Indeed it is false to speak of ego and of realization; in the end is false to speak of anything- as i said, words lead nowhere but when we chose to get entangled in words than you cannot at the same time say 'nothing exist, there's nothing to do'. This is even falser... as long as there is a seeker, there is an ego, a world and a body and there's stuff to do. And part of that 'to do' stuff is getting a mind shift in understanding all this at an intellectual level in parallel with persevering in the practice of silence. That is what my reply to Matthew [and clarification to myself as why i choose to get entangled in words from time to time] was all about.

Ken said...

Daisilui -

I think you are mixing levels.

On the relative level, the ego does not actually exist.
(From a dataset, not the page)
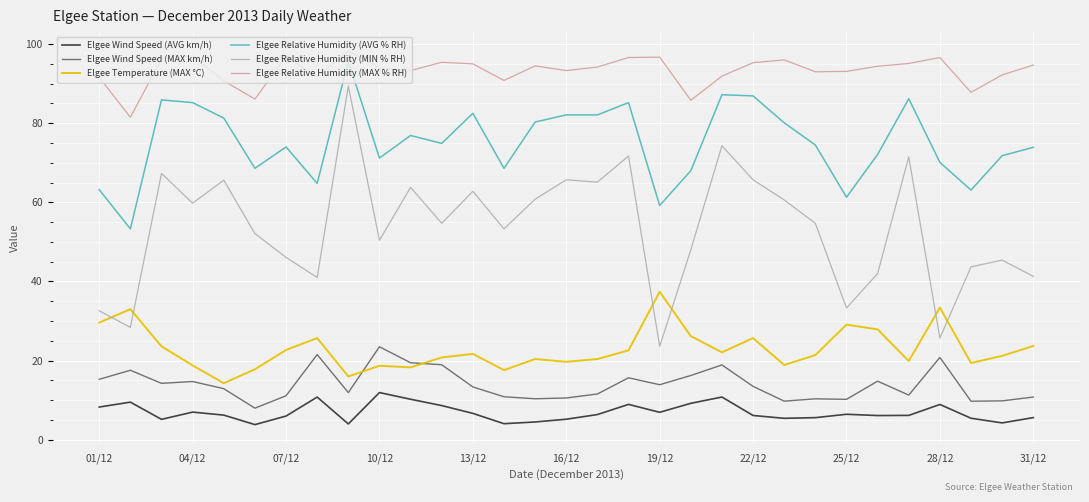

True or false: Elgee Relative Humidity (MIN % RH) and Elgee Wind Speed (MAX km/h) intersect in this chart.

False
It is just a concept, a mistake.

That is what the "tenth man" story is all about.

You say;

"as long as there is a seeker, there is an ego, a world and a body and there's stuff to do."

and that is not the Advaita Vedanta viewpoint, even on the relative level (at least about there being an ego).
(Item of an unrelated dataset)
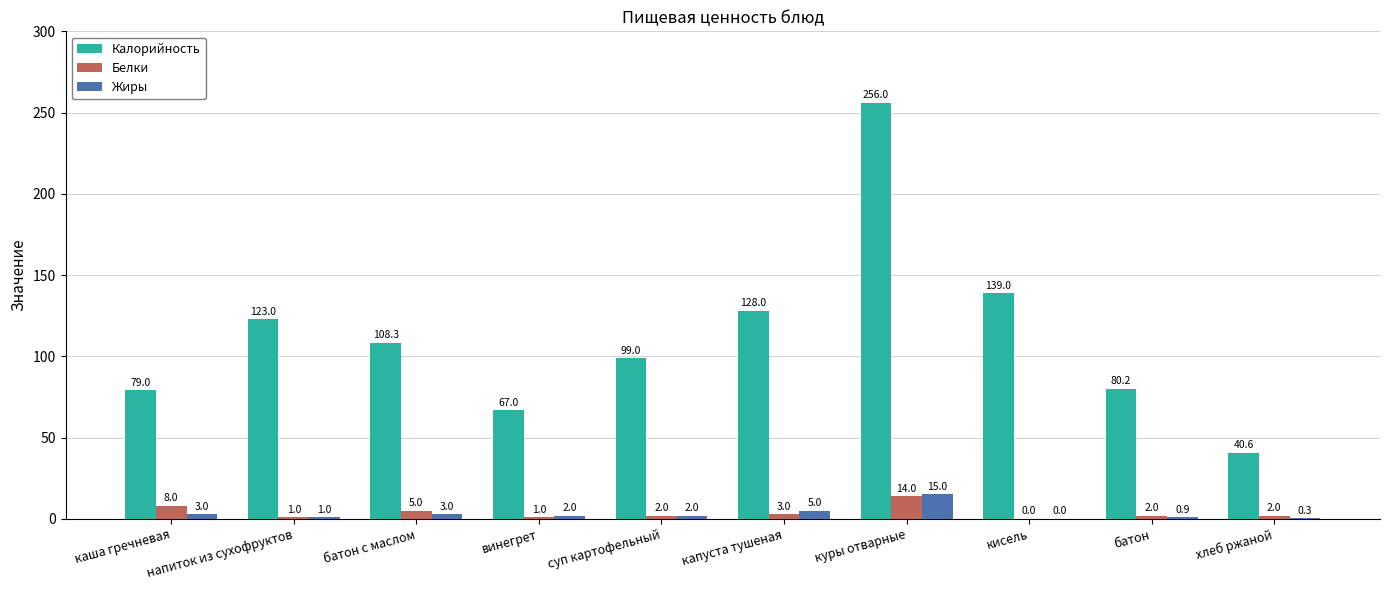

At which label is Калорийность closest to 148?

кисель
Like the tenth man, the Self is there right now, part of every moment of your life.

Ramana agreed that "be still" was another way to state the teaching.

The Neo-Advaita statement 'nothing exists, there's nothing to do' is not stated by Ramana or Shankara. It's a misunderstanding that does involve mixing the Absolute and Relative. But Ramana does not do that, and the Self is always there for everyone on the relative level, and the ego is actually not.
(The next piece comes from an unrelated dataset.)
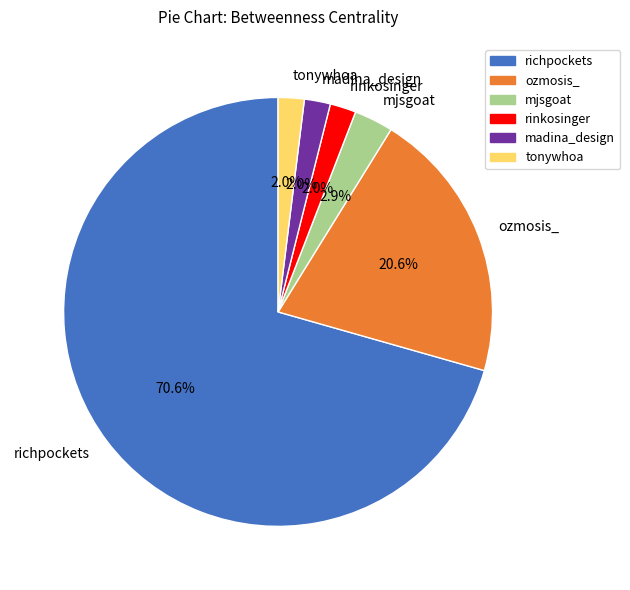

To the nearest percent, what is the difference between the tonywhoa and richpockets slice percentages?

69%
In fact, the ego is actually the mistake of thinking that the Self is not there on the relative level.

cidakasa said...

Ken,
on the "relative level" - you are considering obviously the "level" of this ego in relation to the self - the ego seems to exist pretty well, albeit it does not actually exist.

daisilui said...

Ken,
how can you preach the absolute truth while being engaged in this dialogue?! Doesn't this feel false to you? Aren't you grasping form when your mind is in this dogmatic mood of reproducing quotes and the 'letter' of Advaita? Isn't that ego? As Matthew wondered- what purpose do this kind of debates serve/ what are they doing for you other than exciting the mind in proving right from wrong and doing so, strengthening the ego?! Sorry, if you don't see this but i am not interested in engaging in theory and fruitless debates more than necessary. To me this is not leading to the stillness you bring into discussion, quoting Ramana...

Ken said...

Daisilui,

You yourself wrote:
"And part of that 'to do' stuff is getting a mind shift in understanding all this at an intellectual level in parallel with persevering in the practice of silence."

I'm not sure what you mean by "a mind shift", but I would say that without intellectual understanding, one would not do Self-Enquiry at all.

And again, I am not talking on the Absolute level.

The ego is actually the mistake of thinking that the Self is not there on the relative level (as explained by the Foolish Tenth Man analogy, or the Triangular Room analogy, or the analogy of someone trying to find his sunglasses that are on top of his head).